▶ [YOUR GOAL]:
The answer must be a single number: how many lines of the entries below include "listed".

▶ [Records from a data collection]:
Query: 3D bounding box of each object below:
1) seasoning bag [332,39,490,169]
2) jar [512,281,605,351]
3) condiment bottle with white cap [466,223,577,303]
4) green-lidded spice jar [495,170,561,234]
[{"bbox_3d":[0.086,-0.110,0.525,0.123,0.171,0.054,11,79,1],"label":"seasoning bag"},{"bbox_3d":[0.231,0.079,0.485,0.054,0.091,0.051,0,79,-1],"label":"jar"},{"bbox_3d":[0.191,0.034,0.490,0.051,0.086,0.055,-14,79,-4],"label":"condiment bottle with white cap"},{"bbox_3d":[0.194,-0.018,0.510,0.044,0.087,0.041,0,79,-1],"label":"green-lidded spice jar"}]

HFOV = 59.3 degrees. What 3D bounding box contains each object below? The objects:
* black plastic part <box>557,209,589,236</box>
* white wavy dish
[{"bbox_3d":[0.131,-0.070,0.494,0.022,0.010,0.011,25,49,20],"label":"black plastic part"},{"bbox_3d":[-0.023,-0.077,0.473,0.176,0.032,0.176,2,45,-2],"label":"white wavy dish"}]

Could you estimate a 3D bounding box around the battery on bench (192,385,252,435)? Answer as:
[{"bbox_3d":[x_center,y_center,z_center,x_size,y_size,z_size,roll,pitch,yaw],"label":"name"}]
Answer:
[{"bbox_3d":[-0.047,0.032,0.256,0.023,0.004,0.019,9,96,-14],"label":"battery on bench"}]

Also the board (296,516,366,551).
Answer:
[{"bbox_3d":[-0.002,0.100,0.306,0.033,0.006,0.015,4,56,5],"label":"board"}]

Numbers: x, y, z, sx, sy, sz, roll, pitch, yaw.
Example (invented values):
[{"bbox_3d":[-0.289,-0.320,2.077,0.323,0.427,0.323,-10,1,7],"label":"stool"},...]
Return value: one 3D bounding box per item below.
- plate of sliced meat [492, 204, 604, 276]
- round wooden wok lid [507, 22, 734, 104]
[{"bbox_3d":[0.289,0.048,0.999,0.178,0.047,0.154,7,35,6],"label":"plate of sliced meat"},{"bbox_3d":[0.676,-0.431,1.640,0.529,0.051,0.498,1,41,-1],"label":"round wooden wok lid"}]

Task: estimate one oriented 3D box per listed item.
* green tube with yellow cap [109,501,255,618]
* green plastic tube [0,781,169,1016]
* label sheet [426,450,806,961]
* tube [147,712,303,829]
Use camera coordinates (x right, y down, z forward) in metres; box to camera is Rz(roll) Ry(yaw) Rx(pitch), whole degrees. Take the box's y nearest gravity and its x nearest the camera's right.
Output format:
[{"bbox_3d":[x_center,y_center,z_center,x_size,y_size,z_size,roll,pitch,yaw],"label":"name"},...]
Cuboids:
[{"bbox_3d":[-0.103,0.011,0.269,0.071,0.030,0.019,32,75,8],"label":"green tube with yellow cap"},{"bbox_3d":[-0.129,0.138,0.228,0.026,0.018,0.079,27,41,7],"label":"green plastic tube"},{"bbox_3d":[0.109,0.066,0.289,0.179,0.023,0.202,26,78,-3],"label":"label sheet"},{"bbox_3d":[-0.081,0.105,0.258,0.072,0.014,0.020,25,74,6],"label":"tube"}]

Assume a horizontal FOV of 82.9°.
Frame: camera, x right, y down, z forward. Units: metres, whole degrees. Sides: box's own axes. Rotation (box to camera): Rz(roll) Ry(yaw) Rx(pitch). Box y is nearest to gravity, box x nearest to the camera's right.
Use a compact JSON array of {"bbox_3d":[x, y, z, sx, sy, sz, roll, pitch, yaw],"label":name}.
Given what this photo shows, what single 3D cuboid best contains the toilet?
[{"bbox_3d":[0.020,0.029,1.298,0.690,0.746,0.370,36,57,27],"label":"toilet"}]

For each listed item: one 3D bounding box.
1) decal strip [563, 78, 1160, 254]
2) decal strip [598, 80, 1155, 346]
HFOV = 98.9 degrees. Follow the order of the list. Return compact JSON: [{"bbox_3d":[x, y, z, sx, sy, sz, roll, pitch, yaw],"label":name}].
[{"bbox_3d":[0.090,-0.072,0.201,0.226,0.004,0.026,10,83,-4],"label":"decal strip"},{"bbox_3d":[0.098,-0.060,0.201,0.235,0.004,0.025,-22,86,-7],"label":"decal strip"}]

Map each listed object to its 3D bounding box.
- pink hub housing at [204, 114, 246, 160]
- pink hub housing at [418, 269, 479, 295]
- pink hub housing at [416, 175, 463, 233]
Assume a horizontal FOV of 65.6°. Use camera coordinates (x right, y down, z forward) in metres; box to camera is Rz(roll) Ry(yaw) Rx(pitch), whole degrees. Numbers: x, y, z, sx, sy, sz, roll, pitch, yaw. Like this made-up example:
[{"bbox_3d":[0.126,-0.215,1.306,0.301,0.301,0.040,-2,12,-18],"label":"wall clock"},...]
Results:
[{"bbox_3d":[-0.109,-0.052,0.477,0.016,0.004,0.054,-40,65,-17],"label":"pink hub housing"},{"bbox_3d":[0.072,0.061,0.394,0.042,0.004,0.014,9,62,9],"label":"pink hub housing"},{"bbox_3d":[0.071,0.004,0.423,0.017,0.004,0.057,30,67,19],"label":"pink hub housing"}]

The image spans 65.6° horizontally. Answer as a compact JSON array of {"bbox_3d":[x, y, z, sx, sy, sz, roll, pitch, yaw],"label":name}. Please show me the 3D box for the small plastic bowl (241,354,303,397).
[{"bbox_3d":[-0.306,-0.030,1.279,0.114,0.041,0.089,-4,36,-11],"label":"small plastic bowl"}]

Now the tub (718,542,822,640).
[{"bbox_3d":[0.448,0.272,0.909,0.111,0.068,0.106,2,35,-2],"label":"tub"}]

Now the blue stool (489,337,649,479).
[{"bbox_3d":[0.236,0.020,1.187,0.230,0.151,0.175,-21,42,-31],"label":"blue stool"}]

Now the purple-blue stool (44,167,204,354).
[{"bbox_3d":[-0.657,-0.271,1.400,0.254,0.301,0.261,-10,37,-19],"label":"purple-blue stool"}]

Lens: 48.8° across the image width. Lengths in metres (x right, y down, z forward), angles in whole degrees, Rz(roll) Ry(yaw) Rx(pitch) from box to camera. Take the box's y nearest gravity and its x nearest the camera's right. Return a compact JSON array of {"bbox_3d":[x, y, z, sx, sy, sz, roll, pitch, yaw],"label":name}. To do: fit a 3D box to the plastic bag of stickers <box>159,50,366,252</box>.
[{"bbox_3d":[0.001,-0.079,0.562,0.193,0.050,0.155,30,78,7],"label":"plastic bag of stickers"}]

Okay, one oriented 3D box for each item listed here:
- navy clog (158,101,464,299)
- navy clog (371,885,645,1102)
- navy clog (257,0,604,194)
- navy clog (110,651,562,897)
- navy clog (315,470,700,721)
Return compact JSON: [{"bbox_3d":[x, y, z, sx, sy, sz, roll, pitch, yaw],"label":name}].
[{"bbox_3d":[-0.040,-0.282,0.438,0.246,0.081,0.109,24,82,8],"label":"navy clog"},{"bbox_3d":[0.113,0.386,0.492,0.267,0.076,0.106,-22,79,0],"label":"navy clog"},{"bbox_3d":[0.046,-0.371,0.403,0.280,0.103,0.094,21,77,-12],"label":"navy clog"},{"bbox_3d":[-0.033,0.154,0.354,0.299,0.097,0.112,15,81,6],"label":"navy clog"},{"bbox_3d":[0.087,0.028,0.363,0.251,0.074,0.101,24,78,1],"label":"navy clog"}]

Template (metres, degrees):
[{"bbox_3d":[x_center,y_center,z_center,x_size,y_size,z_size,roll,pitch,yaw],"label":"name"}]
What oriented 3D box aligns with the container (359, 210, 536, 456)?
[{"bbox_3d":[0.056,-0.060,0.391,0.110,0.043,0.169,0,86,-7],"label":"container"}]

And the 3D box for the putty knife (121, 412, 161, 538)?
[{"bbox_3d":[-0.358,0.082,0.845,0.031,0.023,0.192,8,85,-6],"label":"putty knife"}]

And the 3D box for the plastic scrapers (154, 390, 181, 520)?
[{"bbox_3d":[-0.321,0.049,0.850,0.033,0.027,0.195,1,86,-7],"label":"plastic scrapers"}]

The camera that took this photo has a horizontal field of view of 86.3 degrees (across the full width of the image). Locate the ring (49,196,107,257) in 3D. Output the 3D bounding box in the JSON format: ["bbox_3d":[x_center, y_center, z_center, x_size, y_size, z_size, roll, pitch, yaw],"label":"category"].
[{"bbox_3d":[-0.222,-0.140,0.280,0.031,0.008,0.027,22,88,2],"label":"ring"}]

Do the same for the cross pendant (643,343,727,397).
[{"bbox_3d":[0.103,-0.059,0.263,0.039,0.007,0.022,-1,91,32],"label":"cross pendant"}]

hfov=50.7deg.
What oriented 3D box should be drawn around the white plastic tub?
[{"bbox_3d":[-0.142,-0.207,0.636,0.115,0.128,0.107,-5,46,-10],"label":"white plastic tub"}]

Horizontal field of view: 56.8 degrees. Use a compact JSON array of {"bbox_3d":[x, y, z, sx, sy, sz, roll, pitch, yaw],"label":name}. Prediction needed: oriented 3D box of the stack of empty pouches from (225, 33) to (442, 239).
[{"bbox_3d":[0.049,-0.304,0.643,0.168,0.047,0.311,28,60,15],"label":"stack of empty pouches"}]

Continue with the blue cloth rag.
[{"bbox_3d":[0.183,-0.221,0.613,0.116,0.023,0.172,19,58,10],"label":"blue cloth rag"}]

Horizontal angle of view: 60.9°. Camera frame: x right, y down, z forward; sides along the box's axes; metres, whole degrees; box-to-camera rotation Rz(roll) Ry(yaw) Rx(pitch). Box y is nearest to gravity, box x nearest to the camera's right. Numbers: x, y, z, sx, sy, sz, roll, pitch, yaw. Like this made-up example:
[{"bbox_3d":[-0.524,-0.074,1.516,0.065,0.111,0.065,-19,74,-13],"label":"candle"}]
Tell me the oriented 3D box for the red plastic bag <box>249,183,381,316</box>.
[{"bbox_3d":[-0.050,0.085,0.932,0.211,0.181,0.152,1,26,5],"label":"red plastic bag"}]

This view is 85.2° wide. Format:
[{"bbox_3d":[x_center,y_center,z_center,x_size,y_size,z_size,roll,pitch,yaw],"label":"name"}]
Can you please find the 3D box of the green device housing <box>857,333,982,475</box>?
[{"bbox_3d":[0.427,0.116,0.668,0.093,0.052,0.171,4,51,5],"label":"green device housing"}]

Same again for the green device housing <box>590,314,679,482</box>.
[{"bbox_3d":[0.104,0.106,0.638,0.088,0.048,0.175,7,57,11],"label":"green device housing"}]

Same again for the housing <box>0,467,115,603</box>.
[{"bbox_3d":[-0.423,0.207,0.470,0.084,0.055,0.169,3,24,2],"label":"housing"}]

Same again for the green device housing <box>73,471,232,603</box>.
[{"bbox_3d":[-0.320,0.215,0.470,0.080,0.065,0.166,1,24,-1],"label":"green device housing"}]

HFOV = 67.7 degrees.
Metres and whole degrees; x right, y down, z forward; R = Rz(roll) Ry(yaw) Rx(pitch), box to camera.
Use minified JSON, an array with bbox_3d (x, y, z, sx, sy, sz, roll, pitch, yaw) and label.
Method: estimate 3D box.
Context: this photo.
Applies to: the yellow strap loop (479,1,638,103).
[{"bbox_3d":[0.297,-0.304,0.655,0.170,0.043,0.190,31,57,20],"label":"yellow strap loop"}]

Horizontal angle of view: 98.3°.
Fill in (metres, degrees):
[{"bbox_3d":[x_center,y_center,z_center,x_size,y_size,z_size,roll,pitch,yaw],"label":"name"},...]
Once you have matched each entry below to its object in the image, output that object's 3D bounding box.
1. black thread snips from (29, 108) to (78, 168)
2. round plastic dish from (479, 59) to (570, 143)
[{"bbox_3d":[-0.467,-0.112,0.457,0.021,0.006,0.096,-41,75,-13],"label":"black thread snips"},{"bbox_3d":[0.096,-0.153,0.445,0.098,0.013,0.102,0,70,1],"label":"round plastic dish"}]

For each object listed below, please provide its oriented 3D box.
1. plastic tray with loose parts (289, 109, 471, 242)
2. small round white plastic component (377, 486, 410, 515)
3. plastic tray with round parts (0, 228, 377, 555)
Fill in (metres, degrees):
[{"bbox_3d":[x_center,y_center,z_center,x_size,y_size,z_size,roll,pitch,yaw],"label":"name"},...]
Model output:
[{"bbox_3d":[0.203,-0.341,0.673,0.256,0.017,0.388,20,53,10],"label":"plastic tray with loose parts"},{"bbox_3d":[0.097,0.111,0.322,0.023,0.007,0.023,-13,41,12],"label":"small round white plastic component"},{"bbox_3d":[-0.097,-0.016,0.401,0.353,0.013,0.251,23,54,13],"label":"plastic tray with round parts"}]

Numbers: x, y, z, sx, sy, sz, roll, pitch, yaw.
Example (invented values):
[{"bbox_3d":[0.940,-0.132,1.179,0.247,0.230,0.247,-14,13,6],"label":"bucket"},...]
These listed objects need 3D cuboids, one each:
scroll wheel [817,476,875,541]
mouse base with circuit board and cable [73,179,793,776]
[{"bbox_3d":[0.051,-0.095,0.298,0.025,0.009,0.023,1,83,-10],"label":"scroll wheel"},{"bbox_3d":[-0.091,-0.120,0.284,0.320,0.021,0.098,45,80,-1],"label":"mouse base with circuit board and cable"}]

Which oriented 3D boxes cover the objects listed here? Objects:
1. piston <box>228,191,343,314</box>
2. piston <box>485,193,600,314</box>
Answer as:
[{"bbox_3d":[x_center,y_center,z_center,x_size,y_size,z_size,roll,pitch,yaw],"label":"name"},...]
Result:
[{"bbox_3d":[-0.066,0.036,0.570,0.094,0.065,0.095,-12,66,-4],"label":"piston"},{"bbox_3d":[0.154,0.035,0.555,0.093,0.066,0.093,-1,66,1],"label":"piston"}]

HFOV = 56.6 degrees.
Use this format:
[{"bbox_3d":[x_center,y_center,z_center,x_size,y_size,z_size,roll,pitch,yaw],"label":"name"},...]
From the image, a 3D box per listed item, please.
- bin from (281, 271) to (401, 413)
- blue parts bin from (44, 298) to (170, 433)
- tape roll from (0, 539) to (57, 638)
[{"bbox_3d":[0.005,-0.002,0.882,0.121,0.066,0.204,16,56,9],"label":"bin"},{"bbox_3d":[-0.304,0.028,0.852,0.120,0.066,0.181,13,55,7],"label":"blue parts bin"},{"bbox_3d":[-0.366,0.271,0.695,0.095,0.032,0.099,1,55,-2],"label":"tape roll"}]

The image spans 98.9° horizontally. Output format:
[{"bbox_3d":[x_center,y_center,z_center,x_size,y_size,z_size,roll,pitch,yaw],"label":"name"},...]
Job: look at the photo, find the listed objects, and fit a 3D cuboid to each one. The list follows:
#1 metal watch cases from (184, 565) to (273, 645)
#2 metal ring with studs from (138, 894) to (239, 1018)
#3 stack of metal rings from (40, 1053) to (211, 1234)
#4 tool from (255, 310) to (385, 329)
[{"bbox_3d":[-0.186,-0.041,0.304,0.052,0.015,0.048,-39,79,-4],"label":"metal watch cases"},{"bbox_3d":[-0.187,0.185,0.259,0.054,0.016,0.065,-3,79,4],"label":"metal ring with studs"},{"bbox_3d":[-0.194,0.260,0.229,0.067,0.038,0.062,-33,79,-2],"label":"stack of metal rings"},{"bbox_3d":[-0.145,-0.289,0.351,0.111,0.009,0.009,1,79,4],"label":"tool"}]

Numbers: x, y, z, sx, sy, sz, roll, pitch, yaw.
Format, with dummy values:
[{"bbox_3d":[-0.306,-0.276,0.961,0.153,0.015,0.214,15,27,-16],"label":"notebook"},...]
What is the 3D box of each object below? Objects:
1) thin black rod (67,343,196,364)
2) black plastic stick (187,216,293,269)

▶ [RESPONSE TO THE EXERCISE]:
9